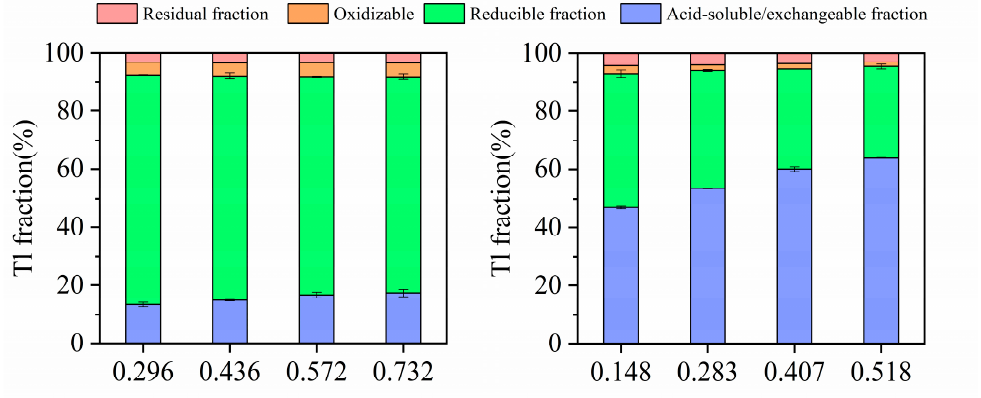
Figure 7. Occurrence forms of Tl(I) elements adsorbed by Fe-WTR and Al-WTR under different adsorption.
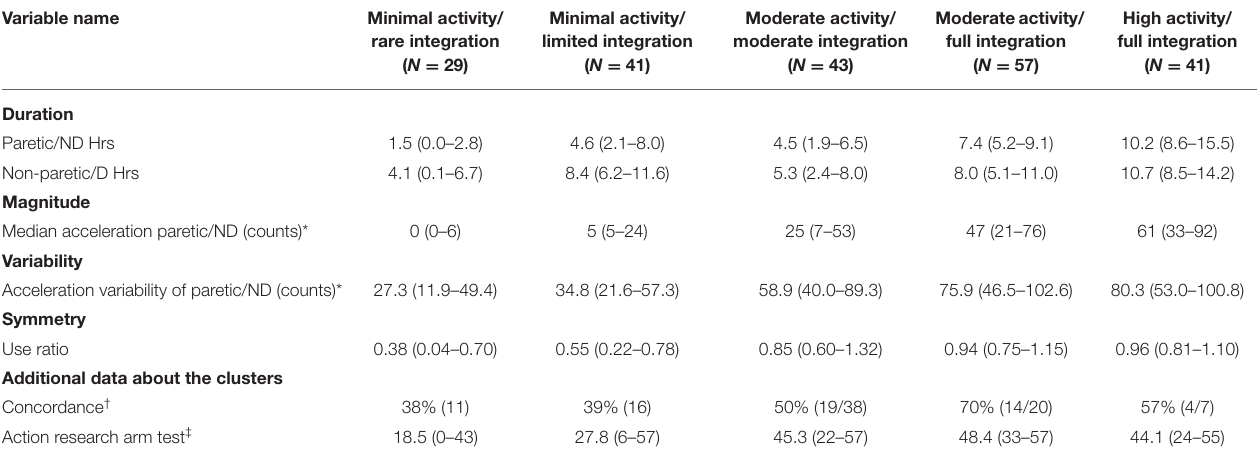
TABLE 4 | Means (ranges) of UL performance and capacity variables by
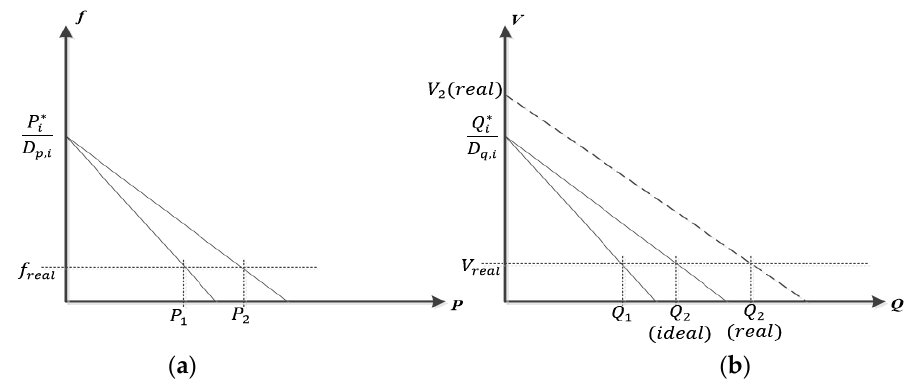
Figure 2. ( a ) A typical P-f curve; and ( b ) a tdypical Q-V droop curve.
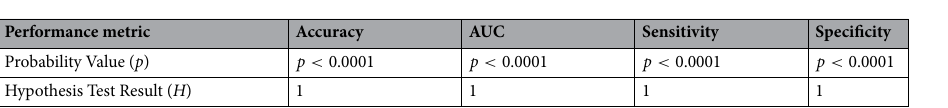
Performance metric Accuracy AUC Sensitivity Specificity Probability Value ( p ) p < 0.0001 p < 0.0001 p < 0.0001 p < 0.0001 Hypothesis Test Result ( H ) 1 1 1 Table 2. Results from the paired-sample t test. The significance level ( α ) is set at α = 0.001 .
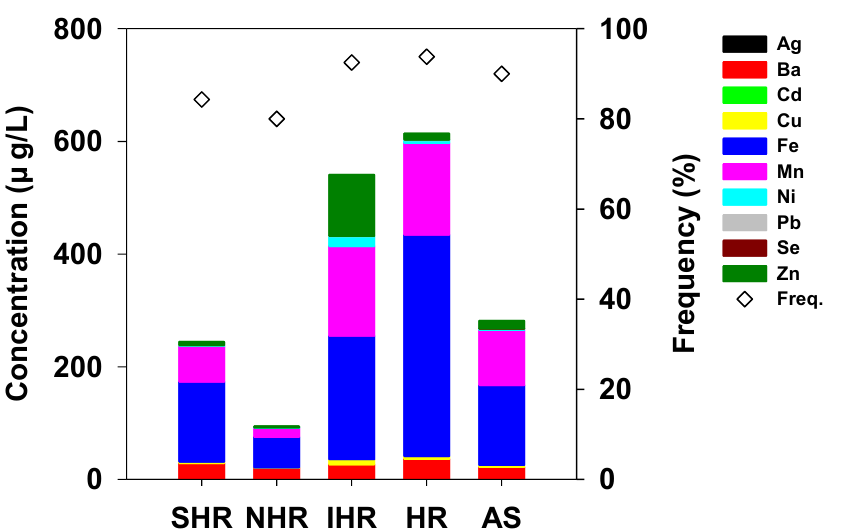
Figure 2. Cumulative concentration and detection frequency at five areas in the Han River watershed.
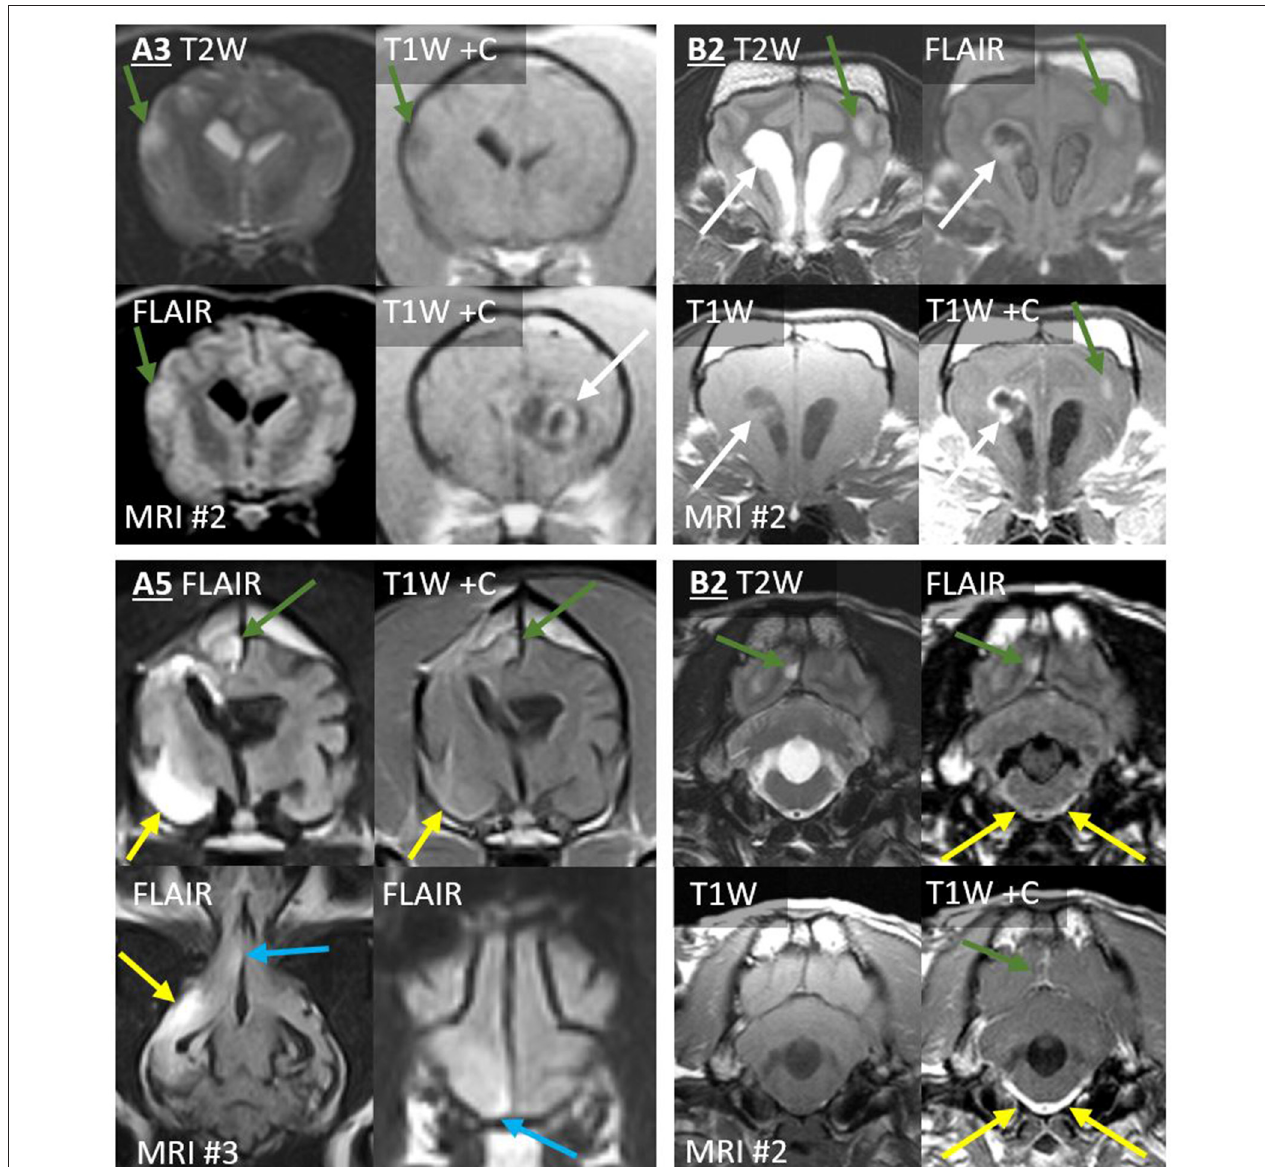
FIGURE 4 | Type 1a CSF drop metastases: Leptomeningeal nodular lesions. Images of Case A3 ( top left ) are transverse (level of the internal capsule, except one image at the level of the primary mass). Images of Case A5 ( bottom left ) are 6 months post-operative (top, transverse images of the third ventricle; bottom, dorsal image of the ventral falx cerebri and transverse image of the rostral frontal lobe). Images of Case B2 are transverse at the level of the frontal lobes ( top right ) or at the level of the fourth ventricle ( bottom right ). Primary masses displayed heterogeneous signals and irregular contrast enhancement (white arrows). Leptomeningeal metastatic nodules (green arrows) did not resemble the primary mass, having homogenous signals, and being non-enhancing (A3), homogenously-enhancing (A5 and upper B2), or displaying only leptomeningeal enhancement (lower B2). In Case A5, largest metastasis (yellow arrows) displayed extensive parenchymal FLAIR-hyperintensity with leptomeningeal enhancement. Additionally, ependymal FLAIR-hyperintensity and contrast enhancement extend from the resection cavity. A leptomeningeal metastatic nodule (blue arrows) in the ventral frontal lobe abuts the falcine CSF. These lesions had not been present on the pre- or post-operative MRIs. In Case B2, the three leptomeningeal nodules (green arrows) had not been present on MRI #1. T2-hyperintense and T1-hypointense signals extend ventrally from the rostral horns. There is concurrent, very thick, and strong leptomeningeal enhancement ventral to the medulla and surrounding the basilar artery; this lesion is FLAIR-hyperintense (yellow arrows). Fourth ventricle is severely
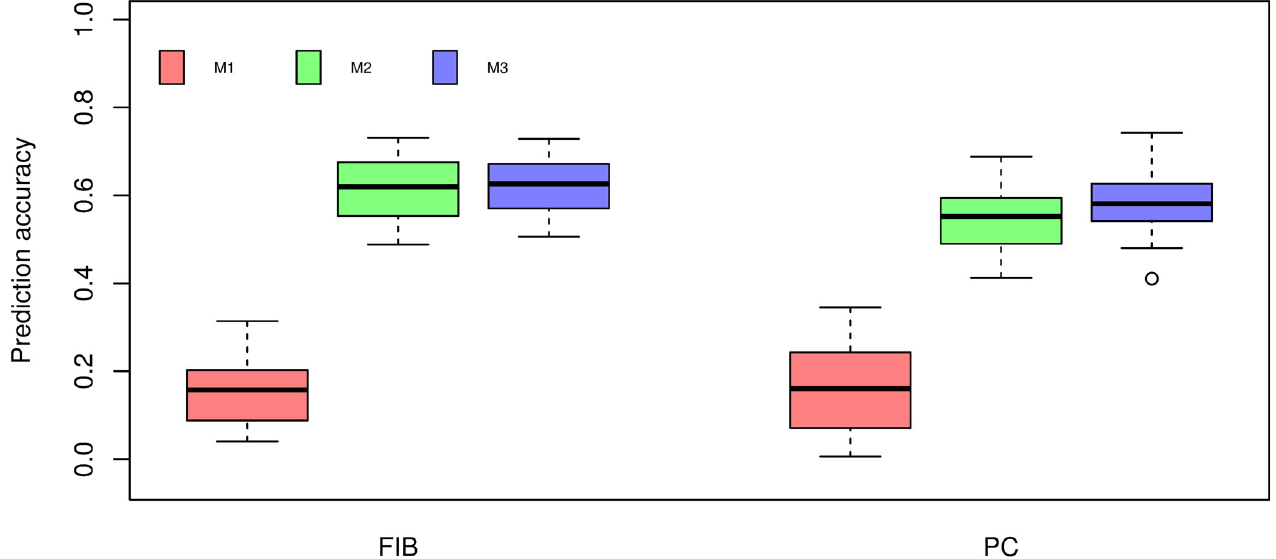
Fig 4. Box-plot of cross-validation prediction accuracy of fiber content (FIB) and sucrose content (PC) using BayesB under three different prediction models. M1: Markers. M2: Near-infrared spectra. M3: The combination of markers and near-infrared spectra. Different lowercase letters denote significant differences with Tukey’s test ( P <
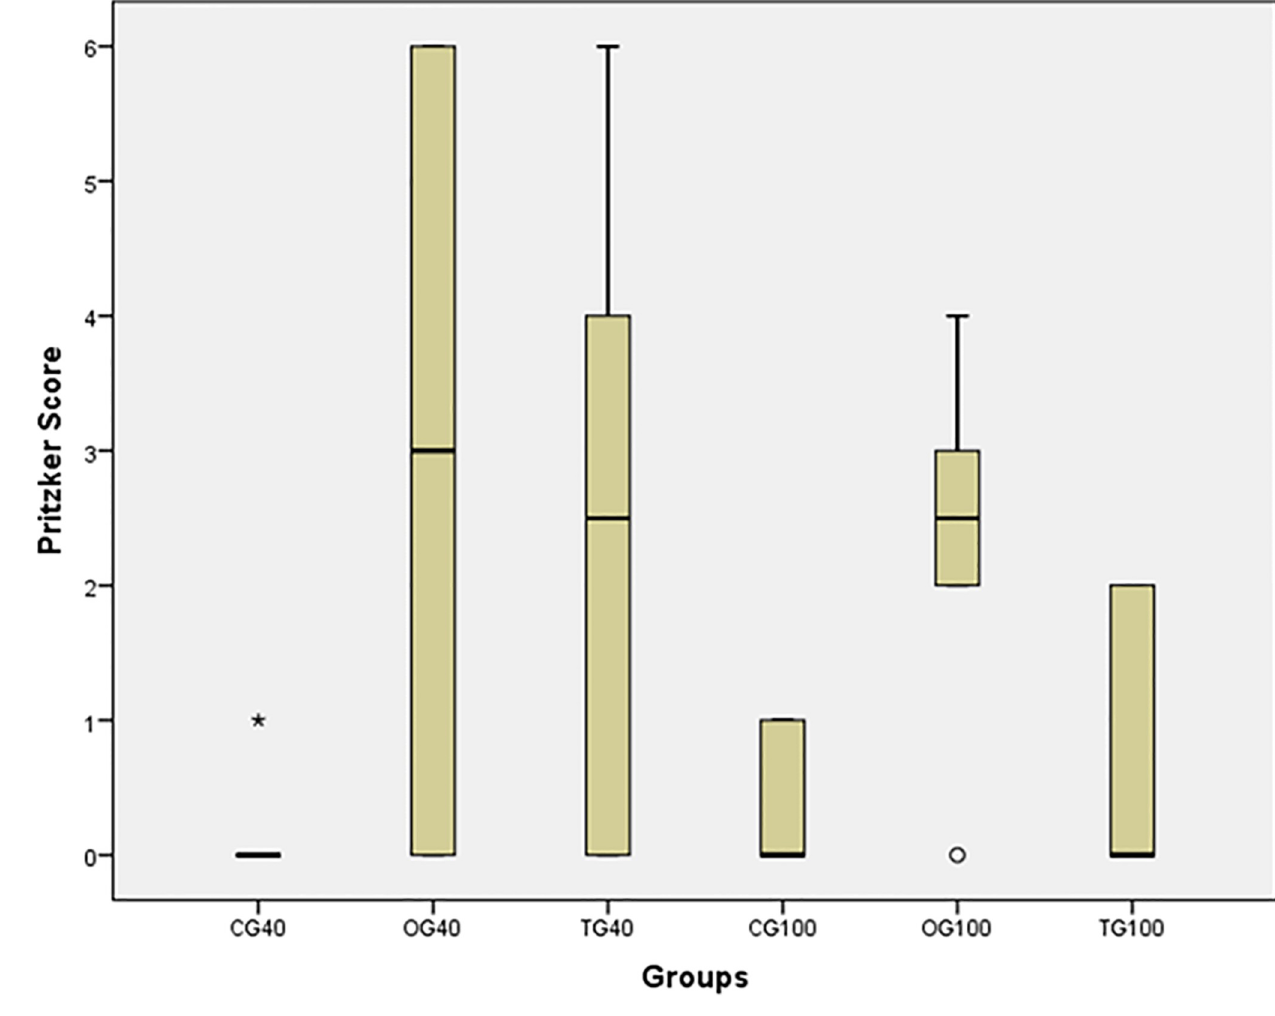
Fig 2. Box plot of median and interquartile range of osteoarthritis severity scores for each group at each assessment time point. Osteoarthritis severity was assessed using the grading system proposed by Pritzker et al. [38], where 0 indicates ‘absence’ and 6 ‘maximum severity’. Control group showed no signs of osteoarthritis at 40 days and insignificant or incipient disease at 100 days. Osteoarthritis group had intermediate median scores at both time points, indicating that disease severity remained stable throughout the study. At 40 days, median scores were similar for the treatment and osteoarthritis groups, but at 100 days the treatment group had lower scores, indicating that treatment with chondroitin sulfate and glucosamine was effective (CG 40 : control group at 40 days, OG 40 : osteoarthritis group at 40 days, TG 40 : treatment group at 40 days, CG 100 : control group at 100 days, OG 100 : osteoarthritis group at 100 days, TG 100 : treatment group at 100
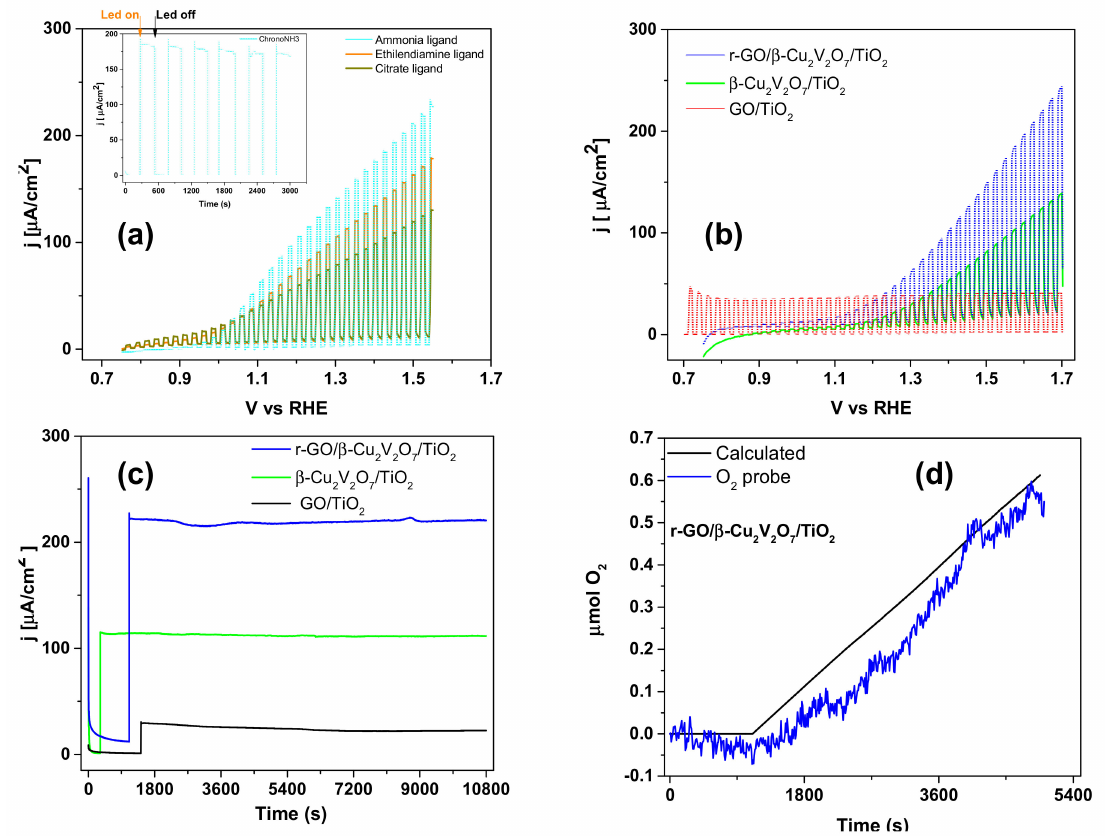
Figure 5. Photoelectrochemical performances: chopped Linear Sweep Voltammetry (LSV) (Borate Buffer pH = 9.2, scan rate 5 mV/s) of β -Cu 2 V 2 O 7 deposited from aerosol solutions containing NH 3 , EN or CA, as ligands, on FTO ( a ) (the inset shows a chronoamperometry at 1.5 V vs. Reversible Hydrogen Electrode (RHE) of a sample deposited with ammonia as ligand); chopped LSV (Borate Buffer pH = 9.2, scan rate 5 mV/s) of samples deposited on TiO2 NRs ( b ); chronoamperometry of β -Cu 2 V 2 O 7 /TiO 2 , r-GO/ β -Cu 2 V 2 O 7 /TiO 2 and r-GO/TiO 2 at 1.5 V vs. RHE ( c ); comparison of calculated and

..........

### [To do]
In the records above, copy exactly everything from the line that has "Performance metric Accuracy" down to the line that has "Figure 2. Cumulative", both ends included, and leave out the pictures.

### [Solution to this exercise]
Performance metric Accuracy AUC Sensitivity Specificity Probability Value ( p ) p < 0.0001 p < 0.0001 p < 0.0001 p < 0.0001 Hypothesis Test Result ( H ) 1 1 1 Table 2. Results from the paired-sample t test. The significance level ( α ) is set at α = 0.001 .
Figure 2. Cumulative concentration and detection frequency at five areas in the Han River watershed.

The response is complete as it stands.